Goal A ▸
Copy out the records from their first line through the line that contains "county / district: Cholpon-Ata", including both of those lines.

Extract provided ▸
------------------------------------------------------------------------
The Marconi Express designed for the city of Bologna is a transport system that is innovative in terms of technology, the regulation of circulation and architectural features.The infrastructure, with a total length of 5084 metres, is composed of a monorail, with two terminals – at the airport and the train station – and the intermediate stop of Lazzaretto, about halfway along the route, where the cars cross. The stop includes the depot and workshop, as well as the centralized control station. The stops and the bridge over the ring-road/motorway system were designed based on a type of architecture that takes into account the need to connect an infrastructure to an urban fabric that will undergo major redevelopment work, but that is partially absorbed by the outlying countryside.
Its stops are set in different contexts in terms of both architectural structure and urban fabric. The stops are connected to each other via a route with a walkway running along the track, serving as a passenger escape route in case of emergency. The project emerges as an opportunity to create a long and environmentally friendly ‘belt’ with photovoltaic panels and green areas. Its design and form permit the installation of photovoltaic panels on the southwest side, thus maximizing energy performance, whereas to the north glazed panels serve as balustrades to give the entire line a sense of transparency and lightness. The architecture of the route and the individual stops meshes with the urban setting, using elements that create transparency and lightness, and conveying the idea of motion while also taking up traditional forms.
------------------------------------------------------------------------
Goal B ▸
In the Marconi Express description, what is the name of the intermediate stop where the cars cross?

Data shown ▸
------------------------------------------------------------------------
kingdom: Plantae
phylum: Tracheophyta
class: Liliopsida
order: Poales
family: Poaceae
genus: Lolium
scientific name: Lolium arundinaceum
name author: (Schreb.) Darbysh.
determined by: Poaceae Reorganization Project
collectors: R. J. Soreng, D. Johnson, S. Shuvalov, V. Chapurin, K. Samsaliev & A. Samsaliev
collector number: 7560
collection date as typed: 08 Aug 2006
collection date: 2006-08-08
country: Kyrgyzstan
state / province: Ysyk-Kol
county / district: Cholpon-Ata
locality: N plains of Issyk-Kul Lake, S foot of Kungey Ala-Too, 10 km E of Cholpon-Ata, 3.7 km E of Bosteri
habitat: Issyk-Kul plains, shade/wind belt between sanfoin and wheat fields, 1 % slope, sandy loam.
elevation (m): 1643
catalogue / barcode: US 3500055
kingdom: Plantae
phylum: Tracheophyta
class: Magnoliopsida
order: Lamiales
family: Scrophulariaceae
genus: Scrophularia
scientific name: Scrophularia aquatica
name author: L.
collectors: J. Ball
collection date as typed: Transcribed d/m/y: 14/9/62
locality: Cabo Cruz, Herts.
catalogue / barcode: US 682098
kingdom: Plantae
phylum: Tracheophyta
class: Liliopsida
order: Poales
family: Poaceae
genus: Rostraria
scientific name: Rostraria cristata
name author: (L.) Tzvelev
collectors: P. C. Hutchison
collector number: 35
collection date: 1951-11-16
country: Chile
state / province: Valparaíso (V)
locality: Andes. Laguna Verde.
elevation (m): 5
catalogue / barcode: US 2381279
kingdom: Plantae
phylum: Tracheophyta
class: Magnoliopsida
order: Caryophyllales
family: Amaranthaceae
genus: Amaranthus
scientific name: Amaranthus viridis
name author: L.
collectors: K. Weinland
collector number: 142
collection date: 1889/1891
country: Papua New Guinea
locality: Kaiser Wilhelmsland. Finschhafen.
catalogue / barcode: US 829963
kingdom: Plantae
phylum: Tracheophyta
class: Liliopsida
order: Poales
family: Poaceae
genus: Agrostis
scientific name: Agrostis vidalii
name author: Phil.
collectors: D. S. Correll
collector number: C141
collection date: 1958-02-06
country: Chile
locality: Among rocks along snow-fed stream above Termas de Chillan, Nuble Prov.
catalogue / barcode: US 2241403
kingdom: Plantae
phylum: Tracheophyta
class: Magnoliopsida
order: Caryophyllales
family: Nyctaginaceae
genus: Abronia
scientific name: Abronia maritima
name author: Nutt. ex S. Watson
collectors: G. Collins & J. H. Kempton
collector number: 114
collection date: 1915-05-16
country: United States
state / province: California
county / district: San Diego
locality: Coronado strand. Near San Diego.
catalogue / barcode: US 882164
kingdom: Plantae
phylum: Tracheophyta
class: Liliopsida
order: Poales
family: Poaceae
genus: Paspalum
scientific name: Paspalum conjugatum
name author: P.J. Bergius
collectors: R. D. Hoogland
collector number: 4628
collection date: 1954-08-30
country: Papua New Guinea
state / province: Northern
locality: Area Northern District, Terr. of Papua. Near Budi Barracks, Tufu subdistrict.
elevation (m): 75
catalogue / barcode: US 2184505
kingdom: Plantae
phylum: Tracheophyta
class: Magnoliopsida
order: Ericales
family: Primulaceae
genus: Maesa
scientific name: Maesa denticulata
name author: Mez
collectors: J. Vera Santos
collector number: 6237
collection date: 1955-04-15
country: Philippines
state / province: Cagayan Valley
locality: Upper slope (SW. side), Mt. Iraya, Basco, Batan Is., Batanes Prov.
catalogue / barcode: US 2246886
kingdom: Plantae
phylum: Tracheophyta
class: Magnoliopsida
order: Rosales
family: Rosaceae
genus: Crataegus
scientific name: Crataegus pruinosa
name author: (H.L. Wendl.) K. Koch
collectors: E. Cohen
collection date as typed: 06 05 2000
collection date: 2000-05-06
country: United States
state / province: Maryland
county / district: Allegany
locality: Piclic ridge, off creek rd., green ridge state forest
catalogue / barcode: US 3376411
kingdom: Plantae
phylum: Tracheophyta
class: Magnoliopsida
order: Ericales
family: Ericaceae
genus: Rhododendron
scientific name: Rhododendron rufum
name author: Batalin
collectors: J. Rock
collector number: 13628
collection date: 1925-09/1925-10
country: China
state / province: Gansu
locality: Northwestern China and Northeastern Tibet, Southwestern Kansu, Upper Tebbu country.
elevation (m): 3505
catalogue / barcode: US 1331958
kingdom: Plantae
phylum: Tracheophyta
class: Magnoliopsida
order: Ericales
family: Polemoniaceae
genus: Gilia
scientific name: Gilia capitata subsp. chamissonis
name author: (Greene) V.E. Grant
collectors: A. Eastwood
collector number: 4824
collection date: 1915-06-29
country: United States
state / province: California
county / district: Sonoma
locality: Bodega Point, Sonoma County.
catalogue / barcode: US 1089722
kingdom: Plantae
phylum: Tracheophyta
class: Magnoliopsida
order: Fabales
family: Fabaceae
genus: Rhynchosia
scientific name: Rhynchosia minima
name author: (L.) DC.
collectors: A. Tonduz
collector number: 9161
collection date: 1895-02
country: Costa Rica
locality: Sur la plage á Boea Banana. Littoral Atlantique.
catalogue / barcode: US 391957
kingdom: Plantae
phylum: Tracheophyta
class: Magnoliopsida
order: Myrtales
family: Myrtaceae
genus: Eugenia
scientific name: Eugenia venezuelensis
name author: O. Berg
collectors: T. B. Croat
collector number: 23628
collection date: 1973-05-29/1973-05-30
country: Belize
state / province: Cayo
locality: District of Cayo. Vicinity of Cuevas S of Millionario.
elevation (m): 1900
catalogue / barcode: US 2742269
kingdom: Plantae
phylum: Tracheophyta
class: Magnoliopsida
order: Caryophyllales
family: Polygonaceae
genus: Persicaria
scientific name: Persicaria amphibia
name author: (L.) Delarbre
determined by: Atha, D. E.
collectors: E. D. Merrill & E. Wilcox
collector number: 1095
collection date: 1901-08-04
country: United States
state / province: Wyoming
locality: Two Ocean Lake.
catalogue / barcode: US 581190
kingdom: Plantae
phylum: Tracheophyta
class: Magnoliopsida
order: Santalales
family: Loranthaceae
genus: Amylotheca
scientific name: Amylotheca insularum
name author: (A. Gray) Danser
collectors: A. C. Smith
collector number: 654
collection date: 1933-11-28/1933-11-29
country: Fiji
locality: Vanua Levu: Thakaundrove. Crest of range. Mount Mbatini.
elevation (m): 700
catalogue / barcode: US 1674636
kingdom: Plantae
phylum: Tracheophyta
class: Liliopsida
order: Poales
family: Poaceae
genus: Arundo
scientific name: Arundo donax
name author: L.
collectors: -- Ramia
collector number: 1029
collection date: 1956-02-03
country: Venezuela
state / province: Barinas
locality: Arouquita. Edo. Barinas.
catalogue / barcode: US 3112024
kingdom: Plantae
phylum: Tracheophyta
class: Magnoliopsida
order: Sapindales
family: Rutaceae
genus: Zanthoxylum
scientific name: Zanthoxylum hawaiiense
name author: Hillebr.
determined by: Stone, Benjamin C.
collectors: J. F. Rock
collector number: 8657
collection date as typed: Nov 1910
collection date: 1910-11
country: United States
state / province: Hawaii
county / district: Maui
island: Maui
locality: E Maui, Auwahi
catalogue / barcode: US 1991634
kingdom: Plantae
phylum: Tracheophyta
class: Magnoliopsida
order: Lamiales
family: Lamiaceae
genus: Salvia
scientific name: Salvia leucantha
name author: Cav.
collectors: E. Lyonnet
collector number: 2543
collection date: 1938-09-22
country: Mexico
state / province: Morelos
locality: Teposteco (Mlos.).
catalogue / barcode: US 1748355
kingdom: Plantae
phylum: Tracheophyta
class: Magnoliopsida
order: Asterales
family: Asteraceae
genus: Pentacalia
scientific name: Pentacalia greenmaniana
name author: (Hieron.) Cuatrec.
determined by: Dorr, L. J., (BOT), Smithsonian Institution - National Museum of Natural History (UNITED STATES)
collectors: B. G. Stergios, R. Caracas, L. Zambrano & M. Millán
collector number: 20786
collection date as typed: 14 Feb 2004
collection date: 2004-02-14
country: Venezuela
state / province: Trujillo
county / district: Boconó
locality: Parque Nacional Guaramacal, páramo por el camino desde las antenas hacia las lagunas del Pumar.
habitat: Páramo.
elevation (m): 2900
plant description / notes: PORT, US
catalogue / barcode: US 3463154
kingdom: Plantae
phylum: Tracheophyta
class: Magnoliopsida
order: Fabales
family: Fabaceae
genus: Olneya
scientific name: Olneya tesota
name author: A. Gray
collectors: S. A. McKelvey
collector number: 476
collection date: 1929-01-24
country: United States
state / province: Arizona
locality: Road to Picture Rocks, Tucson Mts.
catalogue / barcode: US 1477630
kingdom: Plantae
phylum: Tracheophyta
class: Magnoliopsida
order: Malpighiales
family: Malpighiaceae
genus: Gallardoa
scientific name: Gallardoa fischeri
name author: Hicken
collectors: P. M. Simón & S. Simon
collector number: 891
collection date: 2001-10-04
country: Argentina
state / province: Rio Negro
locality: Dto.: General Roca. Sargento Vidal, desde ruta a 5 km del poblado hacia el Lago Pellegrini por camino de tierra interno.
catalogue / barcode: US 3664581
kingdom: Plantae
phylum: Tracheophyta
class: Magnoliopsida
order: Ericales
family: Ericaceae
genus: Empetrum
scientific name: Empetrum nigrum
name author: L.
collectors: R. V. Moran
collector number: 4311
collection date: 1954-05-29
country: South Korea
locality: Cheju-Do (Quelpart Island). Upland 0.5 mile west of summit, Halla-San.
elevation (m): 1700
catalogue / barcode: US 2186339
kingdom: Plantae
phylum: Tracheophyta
------------------------------------------------------------------------
Exercise response A ▸
kingdom: Plantae
phylum: Tracheophyta
class: Liliopsida
order: Poales
family: Poaceae
genus: Lolium
scientific name: Lolium arundinaceum
name author: (Schreb.) Darbysh.
determined by: Poaceae Reorganization Project
collectors: R. J. Soreng, D. Johnson, S. Shuvalov, V. Chapurin, K. Samsaliev & A. Samsaliev
collector number: 7560
collection date as typed: 08 Aug 2006
collection date: 2006-08-08
country: Kyrgyzstan
state / province: Ysyk-Kol
county / district: Cholpon-Ata

Exercise response B ▸
Lazzaretto